_EXERCISE DETAILS:_
What you return must be the lines of the data that hold the word "front".

_DATA PROVIDED:_
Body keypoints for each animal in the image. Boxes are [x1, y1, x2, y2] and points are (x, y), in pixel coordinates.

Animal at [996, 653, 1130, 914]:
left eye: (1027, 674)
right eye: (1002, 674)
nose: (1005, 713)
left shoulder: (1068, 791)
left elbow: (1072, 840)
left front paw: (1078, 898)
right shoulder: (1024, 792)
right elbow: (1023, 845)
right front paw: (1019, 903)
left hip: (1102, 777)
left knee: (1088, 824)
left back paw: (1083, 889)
==
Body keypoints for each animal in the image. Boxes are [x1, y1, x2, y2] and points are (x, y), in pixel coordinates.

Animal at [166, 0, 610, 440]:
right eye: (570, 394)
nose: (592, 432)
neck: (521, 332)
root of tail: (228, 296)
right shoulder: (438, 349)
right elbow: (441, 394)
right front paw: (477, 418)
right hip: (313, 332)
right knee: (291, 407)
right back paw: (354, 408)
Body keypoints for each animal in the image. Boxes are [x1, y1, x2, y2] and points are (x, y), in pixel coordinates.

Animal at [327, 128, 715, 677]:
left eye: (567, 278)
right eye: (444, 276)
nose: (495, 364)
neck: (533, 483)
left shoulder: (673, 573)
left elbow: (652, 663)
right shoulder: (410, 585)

_RESULT BELOW:_
left front paw: (1078, 898)
right front paw: (1019, 903)
right front paw: (477, 418)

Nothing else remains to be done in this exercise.